**SOURCE PASSAGE:**
● ● ● ● ●

They both start playing getting aggressive. There wasn’t a lot of unraised pots PF. The Blond Chick was honestly the least skilled at the table at the moment and likely the whole final table. She raised a lot during the final table and when called she hit a lot of hands. She was allin a few times and doubled up on the river. But I will give her one thing, she stayed aggressive. Brian took over the second place spot in chips. I was hoping for one of them to win a big fight but they just kept passing money back and forth while I dropped blinds. I know it sounds like this went on for a while but it wasn’t real long. And I did pick up some hands here and there and took them down with a raise. Basically I had the image that if I didn’t hit the flop I was dropping to any bet.

Then when the blinds go up to 5000/10,000 I changed gears. I was in the SB. Brian dropped. I raise to 20,000 from the SB. She folds her blind to me. I have nothing.

They fight next hand. I fold to Brian’s SB raise to 20,000.

I call the SB this time. She checks the option. I bet out with nothing. She folds.

They fight. I drop to his push.

I get QQ in SB. I limp. She makes 20,000. I raise it to 40,000. She stares at me for a min. She said, “I don’t know,” as she keeps looking in my eyes. “I believe you. I fold.” I show everyone my Q’s. I say to her, I don’t bluff.

I retake 2nd and am real close to 1st.

She wins a hand from Brian. He checks from the SB and I raise it to 20,00 with 1 paint card. He folds.

I am in the lead now.

I limp from the SB with 72o. She makes it 20,000. I push 30,000 more chips in real fast and stare straight ahead like the time before. She didn’t make me sweat long before she said that she would drop. She is waiting and expecting to see me turn over my cards. I start to muck when my Bro, from the other side of the table, yells, “what you have?” I pull my hand up about to show the bluff, and then think better of it. “72 off-suit,” I say with a broad smile. I get a round of laughter. I show it to some acquaintances and friends that have moved in behind me since the final table started, so that way I could talk about it later. She says that if I did, it was a good bet. This is back before I knew about or called 72o “The Hammer.”

I am now well in the lead.

She folds the SB for the first time to Brian. I double the big bet from the big with a decent hand. He folds. I raise from the SB and she folds. She pushes from the SB and Brian calls. His hand is slightly better than her holdings and she is out in 3rd. I think she gets $160 for her effort.

● ● ● ● ●

**SUPPLIED DATA:**
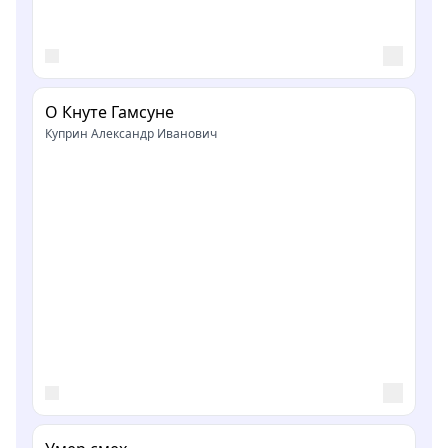
О Кнуте Гамсуне
Куприн Александр Иванович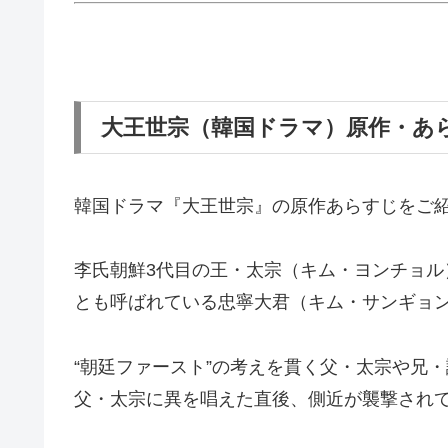
大王世宗（韓国ドラマ）原作・あ
韓国ドラマ『大王世宗』の原作あらすじをご
李氏朝鮮3代目の王・太宗（キム・ヨンチョル
とも呼ばれている忠寧大君（キム・サンギョ
“朝廷ファースト”の考えを貫く父・太宗や兄
父・太宗に異を唱えた直後、側近が襲撃され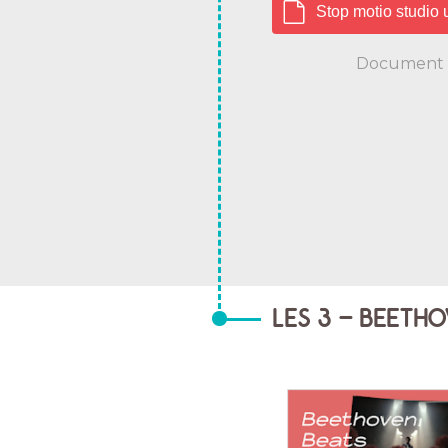
Stop motio st
Document
LES 3 - BEETH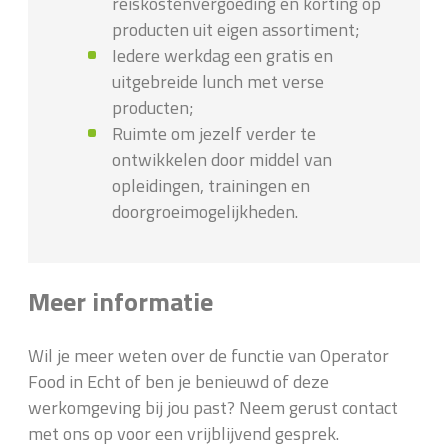
reiskostenvergoeding en korting op
producten uit eigen assortiment;
Iedere werkdag een gratis en
uitgebreide lunch met verse
producten;
Ruimte om jezelf verder te
ontwikkelen door middel van
opleidingen, trainingen en
doorgroeimogelijkheden.
Meer informatie
Wil je meer weten over de functie van Operator
Food in Echt of ben je benieuwd of deze
werkomgeving bij jou past? Neem gerust contact
met ons op voor een vrijblijvend gesprek.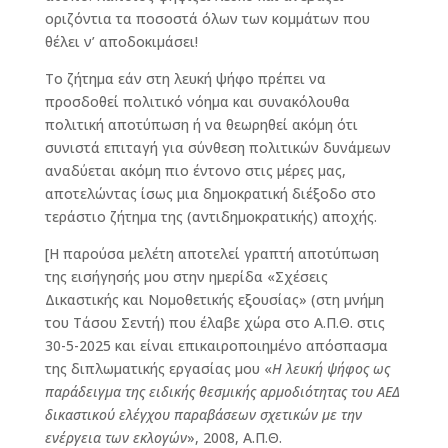
οριζόντια τα ποσοστά όλων των κομμάτων που
θέλει ν’ αποδοκιμάσει!
Το ζήτημα εάν στη λευκή ψήφο πρέπει να
προσδοθεί πολιτικό νόημα και συνακόλουθα
πολιτική αποτύπωση ή να θεωρηθεί ακόμη ότι
συνιστά επιταγή για σύνθεση πολιτικών δυνάμεων
αναδύεται ακόμη πιο έντονο στις μέρες μας,
αποτελώντας ίσως μια δημοκρατική διέξοδο στο
τεράστιο ζήτημα της (αντιδημοκρατικής) αποχής.
[Η παρούσα μελέτη αποτελεί γραπτή αποτύπωση
της εισήγησής μου στην ημερίδα «Σχέσεις
Δικαστικής και Νομοθετικής εξουσίας» (στη μνήμη
του Τάσου Σεντή) που έλαβε χώρα στο Α.Π.Θ. στις
30-5-2025 και είναι επικαιροποιημένο απόσπασμα
της διπλωματικής εργασίας μου «
Η λευκή ψήφος ως
παράδειγμα της ειδικής θεσμικής αρμοδιότητας του ΑΕΔ
δικαστικού ελέγχου παραβάσεων σχετικών με την
ενέργεια των εκλογών
», 2008, Α.Π.Θ.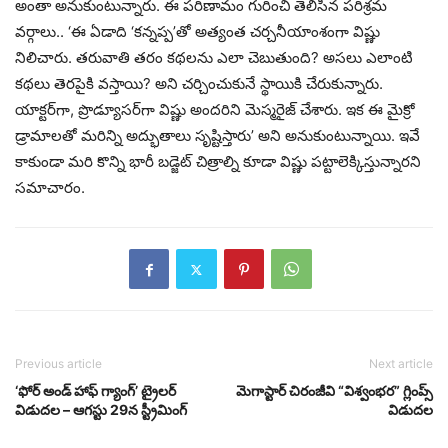
అంతా అనుకుంటున్నారు. ఈ పరిణామం గురించి తెలిసిన పరిశ్రమ
వర్గాలు.. ‘ఈ ఏడాది ‘కన్నప్ప’తో అత్యంత చర్చనీయాంశంగా విష్ణు
నిలిచారు. తరువాతి తరం కథలను ఎలా చెబుతుంది? అసలు ఎలాంటి
కథలు తెరపైకి వస్తాయి? అని చర్చించుకునే స్థాయికి చేరుకున్నారు.
యాక్టర్‌గా, ప్రొడ్యూసర్‌గా విష్ణు అందరిని మెస్మరైజ్ చేశారు. ఇక ఈ మైక్రో
డ్రామాలతో మరిన్ని అద్భుతాలు సృష్టిస్తారు’ అని అనుకుంటున్నాయి. ఇవే
కాకుండా మరి కొన్ని భారీ బడ్జెట్ చిత్రాల్ని కూడా విష్ణు పట్టాలెక్కిస్తున్నారని
సమాచారం.
Previous article
Next article
‘ఫోర్ అండ్ హాఫ్ గ్యాంగ్’ ట్రైలర్
మెగాస్టార్ చిరంజీవి “విశ్వంభర” గ్లింప్స్‌
విడుదల – ఆగస్టు 29న స్ట్రీమింగ్
విడుదల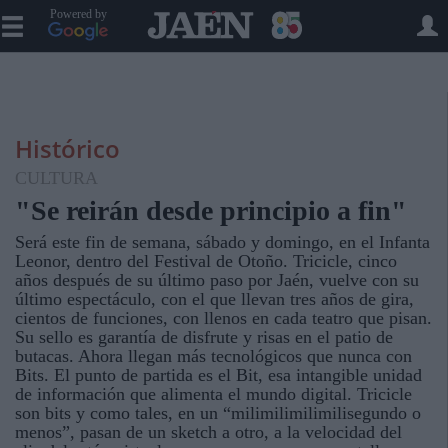
Powered by
Histórico
CULTURA
"Se reirán desde principio a fin"
Será este fin de semana, sábado y domingo, en el Infanta
Leonor, dentro del Festival de Otoño. Tricicle, cinco
años después de su último paso por Jaén, vuelve con su
último espectáculo, con el que llevan tres años de gira,
cientos de funciones, con llenos en cada teatro que pisan.
Su sello es garantía de disfrute y risas en el patio de
butacas. Ahora llegan más tecnológicos que nunca con
Bits. El punto de partida es el Bit, esa intangible unidad
de información que alimenta el mundo digital. Tricicle
son bits y como tales, en un “milimilimilimilisegundo o
menos”, pasan de un sketch a otro, a la velocidad del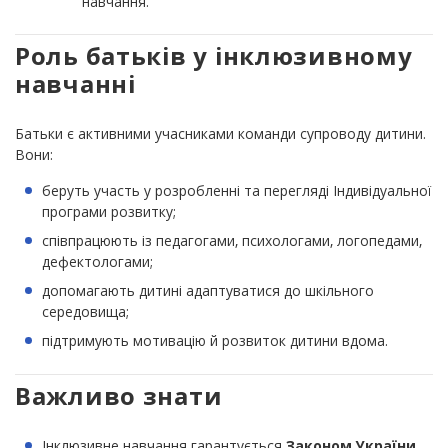
навчання.
Роль батьків у інклюзивному
навчанні
Батьки є активними учасниками команди супроводу дитини.
Вони:
беруть участь у розробленні та перегляді Індивідуальної
програми розвитку;
співпрацюють із педагогами, психологами, логопедами,
дефектологами;
допомагають дитині адаптуватися до шкільного
середовища;
підтримують мотивацію й розвиток дитини вдома.
Важливо знати
Інклюзивне навчання гарантується
Законом України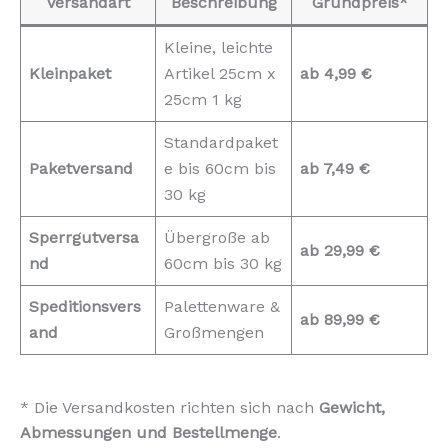
Versandart
Beschreibung
Grundpreis*
Kleine, leichte
Kleinpaket
Artikel 25cm x
ab 4,99 €
25cm 1 kg
Standardpaket
Paketversand
e bis 60cm bis
ab 7,49 €
30 kg
Sperrgutversa
Übergroße ab
ab 29,99 €
nd
60cm bis 30 kg
Speditionsvers
Palettenware &
ab 89,99 €
and
Großmengen
* Die Versandkosten richten sich nach
Gewicht,
Abmessungen und Bestellmenge
.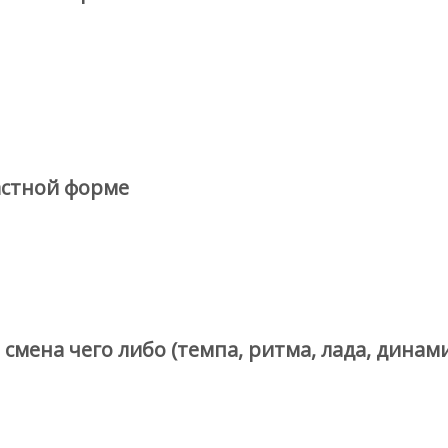
астной форме
смена чего либо (темпа, ритма, лада, динами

● ● ● ● ●

**PROBLEM DESCRIPTION:**
Continue the account of the poker final table, picking up right after "I think she gets $160 for her effort."

**ANSWER SPACE:**
Heads-up. Last 2 places: 1st - $360 for sure, and 2nd is $220, if I recall is worth much. I am still in chip lead. From short stack at the start to big stack HU. 6000/12,000.

We started going back and forth. He always called the SB. I did most of the time. He started raising from the Small and the Big, often pushing. I fought back often when he didn’t push. I stole a few blinds. But mostly I stayed tight. He was definitely the aggressor. He started to catch-up in chips. He was buying a lot of pots. We both began calling the SB and not folding it anymore except to a push. The chips were almost even. He would usually drop to my aggression because of my image. But any weakness he would push at this point.

I am in the SB. I just call. He pushes and says, “Allin.” I quickly say, “ I call.” He stands up and turns over 66 on the table. The group of at least 75 people surrounding the table went into a frenzy. Thinking that it was time to go to the races with him in the lead and me right behind with overs. I was a dramatic dumbass. I shook my head all distraught as I stood up and then turned over my 99. The people behind me started pushing me and patting on my shoulders, seeing that I had trapped him and that he was a 4 to 1 dog. We shake hands.

The dealer turns over Blank, Blank, Q.

Then another Q.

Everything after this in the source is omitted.